[Opening INFORMATION GIVEN section]
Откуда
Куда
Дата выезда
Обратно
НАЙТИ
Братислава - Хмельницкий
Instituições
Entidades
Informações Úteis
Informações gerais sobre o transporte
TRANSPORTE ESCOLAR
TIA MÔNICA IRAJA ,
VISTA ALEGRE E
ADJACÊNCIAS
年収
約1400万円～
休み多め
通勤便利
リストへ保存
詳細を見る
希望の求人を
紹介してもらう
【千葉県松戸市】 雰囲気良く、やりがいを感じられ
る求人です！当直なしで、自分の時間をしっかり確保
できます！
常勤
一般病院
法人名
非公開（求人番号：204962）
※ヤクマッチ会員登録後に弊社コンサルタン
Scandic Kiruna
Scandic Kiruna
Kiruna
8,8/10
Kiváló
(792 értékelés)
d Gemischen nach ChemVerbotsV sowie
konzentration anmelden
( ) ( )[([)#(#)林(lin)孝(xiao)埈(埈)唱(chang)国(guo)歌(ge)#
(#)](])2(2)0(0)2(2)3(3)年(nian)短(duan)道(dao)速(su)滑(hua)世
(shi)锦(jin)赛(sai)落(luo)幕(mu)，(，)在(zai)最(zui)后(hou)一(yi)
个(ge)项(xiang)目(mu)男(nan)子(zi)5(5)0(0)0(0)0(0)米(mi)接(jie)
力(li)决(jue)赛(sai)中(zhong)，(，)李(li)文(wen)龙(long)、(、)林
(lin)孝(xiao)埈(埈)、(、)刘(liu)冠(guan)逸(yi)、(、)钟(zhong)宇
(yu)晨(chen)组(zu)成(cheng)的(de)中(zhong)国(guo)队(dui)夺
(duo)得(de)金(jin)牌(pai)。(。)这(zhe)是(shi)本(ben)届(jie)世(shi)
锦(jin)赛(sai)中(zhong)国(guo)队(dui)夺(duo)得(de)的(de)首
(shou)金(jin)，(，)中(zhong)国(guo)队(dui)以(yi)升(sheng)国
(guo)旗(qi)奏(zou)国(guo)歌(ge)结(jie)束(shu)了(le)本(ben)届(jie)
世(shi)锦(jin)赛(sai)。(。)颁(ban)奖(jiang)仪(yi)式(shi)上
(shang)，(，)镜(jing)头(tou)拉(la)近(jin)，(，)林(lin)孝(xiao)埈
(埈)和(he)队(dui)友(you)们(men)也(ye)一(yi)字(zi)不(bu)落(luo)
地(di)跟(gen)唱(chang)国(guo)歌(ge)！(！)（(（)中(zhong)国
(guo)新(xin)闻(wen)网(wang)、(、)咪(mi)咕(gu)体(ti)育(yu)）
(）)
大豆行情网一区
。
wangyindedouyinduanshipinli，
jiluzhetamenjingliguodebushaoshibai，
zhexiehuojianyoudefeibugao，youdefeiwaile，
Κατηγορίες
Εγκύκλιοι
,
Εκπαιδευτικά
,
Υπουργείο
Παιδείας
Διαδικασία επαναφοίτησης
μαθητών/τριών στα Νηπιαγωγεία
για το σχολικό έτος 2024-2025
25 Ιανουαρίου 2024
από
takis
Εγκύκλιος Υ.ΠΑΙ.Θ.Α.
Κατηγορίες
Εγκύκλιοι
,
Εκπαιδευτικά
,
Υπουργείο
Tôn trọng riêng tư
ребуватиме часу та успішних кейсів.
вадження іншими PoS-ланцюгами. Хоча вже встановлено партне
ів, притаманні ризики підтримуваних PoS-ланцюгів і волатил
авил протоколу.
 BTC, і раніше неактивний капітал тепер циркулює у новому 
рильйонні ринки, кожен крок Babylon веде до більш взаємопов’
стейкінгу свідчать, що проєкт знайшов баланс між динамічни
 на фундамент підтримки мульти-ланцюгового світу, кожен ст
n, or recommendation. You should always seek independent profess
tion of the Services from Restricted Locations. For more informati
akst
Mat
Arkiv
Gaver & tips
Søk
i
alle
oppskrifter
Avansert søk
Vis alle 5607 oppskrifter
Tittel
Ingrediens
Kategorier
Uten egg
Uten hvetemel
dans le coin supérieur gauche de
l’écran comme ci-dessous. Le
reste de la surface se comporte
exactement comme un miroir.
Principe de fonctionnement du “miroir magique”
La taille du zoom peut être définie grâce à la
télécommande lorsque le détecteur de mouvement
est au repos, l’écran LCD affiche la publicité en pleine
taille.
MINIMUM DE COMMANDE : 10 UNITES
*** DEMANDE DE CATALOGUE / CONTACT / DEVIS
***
[Closing INFORMATION GIVEN section]
WORK INSTRUCTIONS: Format every line of the material above as a JSON list of strings, one string per line, leaving out blank lines.

RESULT:
[
  "Откуда",
  "Куда",
  "Дата выезда",
  "Обратно",
  "НАЙТИ",
  "Братислава - Хмельницкий",
  "Instituições",
  "Entidades",
  "Informações Úteis",
  "Informações gerais sobre o transporte",
  "TRANSPORTE ESCOLAR",
  "TIA MÔNICA IRAJA ,",
  "VISTA ALEGRE E",
  "ADJACÊNCIAS",
  "年収",
  "約1400万円～",
  "休み多め",
  "通勤便利",
  "リストへ保存",
  "詳細を見る",
  "希望の求人を",
  "紹介してもらう",
  "【千葉県松戸市】 雰囲気良く、やりがいを感じられ",
  "る求人です！当直なしで、自分の時間をしっかり確保",
  "できます！",
  "常勤",
  "一般病院",
  "法人名",
  "非公開（求人番号：204962）",
  "※ヤクマッチ会員登録後に弊社コンサルタン",
  "Scandic Kiruna",
  "Scandic Kiruna",
  "Kiruna",
  "8,8/10",
  "Kiváló",
  "(792 értékelés)",
  "d Gemischen nach ChemVerbotsV sowie",
  "konzentration anmelden",
  "( ) ( )[([)#(#)林(lin)孝(xiao)埈(埈)唱(chang)国(guo)歌(ge)#",
  "(#)](])2(2)0(0)2(2)3(3)年(nian)短(duan)道(dao)速(su)滑(hua)世",
  "(shi)锦(jin)赛(sai)落(luo)幕(mu)，(，)在(zai)最(zui)后(hou)一(yi)",
  "个(ge)项(xiang)目(mu)男(nan)子(zi)5(5)0(0)0(0)0(0)米(mi)接(jie)",
  "力(li)决(jue)赛(sai)中(zhong)，(，)李(li)文(wen)龙(long)、(、)林",
  "(lin)孝(xiao)埈(埈)、(、)刘(liu)冠(guan)逸(yi)、(、)钟(zhong)宇",
  "(yu)晨(chen)组(zu)成(cheng)的(de)中(zhong)国(guo)队(dui)夺",
  "(duo)得(de)金(jin)牌(pai)。(。)这(zhe)是(shi)本(ben)届(jie)世(shi)",
  "锦(jin)赛(sai)中(zhong)国(guo)队(dui)夺(duo)得(de)的(de)首",
  "(shou)金(jin)，(，)中(zhong)国(guo)队(dui)以(yi)升(sheng)国",
  "(guo)旗(qi)奏(zou)国(guo)歌(ge)结(jie)束(shu)了(le)本(ben)届(jie)",
  "世(shi)锦(jin)赛(sai)。(。)颁(ban)奖(jiang)仪(yi)式(shi)上",
  "(shang)，(，)镜(jing)头(tou)拉(la)近(jin)，(，)林(lin)孝(xiao)埈",
  "(埈)和(he)队(dui)友(you)们(men)也(ye)一(yi)字(zi)不(bu)落(luo)",
  "地(di)跟(gen)唱(chang)国(guo)歌(ge)！(！)（(（)中(zhong)国",
  "(guo)新(xin)闻(wen)网(wang)、(、)咪(mi)咕(gu)体(ti)育(yu)）",
  "(）)",
  "大豆行情网一区",
  "。",
  "wangyindedouyinduanshipinli，",
  "jiluzhetamenjingliguodebushaoshibai，",
  "zhexiehuojianyoudefeibugao，youdefeiwaile，",
  "Κατηγορίες",
  "Εγκύκλιοι",
  ",",
  "Εκπαιδευτικά",
  ",",
  "Υπουργείο",
  "Παιδείας",
  "Διαδικασία επαναφοίτησης",
  "μαθητών/τριών στα Νηπιαγωγεία",
  "για το σχολικό έτος 2024-2025",
  "25 Ιανουαρίου 2024",
  "από",
  "takis",
  "Εγκύκλιος Υ.ΠΑΙ.Θ.Α.",
  "Κατηγορίες",
  "Εγκύκλιοι",
  ",",
  "Εκπαιδευτικά",
  ",",
  "Υπουργείο",
  "Tôn trọng riêng tư",
  "ребуватиме часу та успішних кейсів.",
  "вадження іншими PoS-ланцюгами. Хоча вже встановлено партне",
  "ів, притаманні ризики підтримуваних PoS-ланцюгів і волатил",
  "авил протоколу.",
  " BTC, і раніше неактивний капітал тепер циркулює у новому ",
  "рильйонні ринки, кожен крок Babylon веде до більш взаємопов’",
  "стейкінгу свідчать, що проєкт знайшов баланс між динамічни",
  " на фундамент підтримки мульти-ланцюгового світу, кожен ст",
  "n, or recommendation. You should always seek independent profess",
  "tion of the Services from Restricted Locations. For more informati",
  "akst",
  "Mat",
  "Arkiv",
  "Gaver & tips",
  "Søk",
  "i",
  "alle",
  "oppskrifter",
  "Avansert søk",
  "Vis alle 5607 oppskrifter",
  "Tittel",
  "Ingrediens",
  "Kategorier",
  "Uten egg",
  "Uten hvetemel",
  "dans le coin supérieur gauche de",
  "l’écran comme ci-dessous. Le",
  "reste de la surface se comporte",
  "exactement comme un miroir.",
  "Principe de fonctionnement du “miroir magique”",
  "La taille du zoom peut être définie grâce à la",
  "télécommande lorsque le détecteur de mouvement",
  "est au repos, l’écran LCD affiche la publicité en pleine",
  "taille.",
  "MINIMUM DE COMMANDE : 10 UNITES",
  "*** DEMANDE DE CATALOGUE / CONTACT / DEVIS",
  "***"
]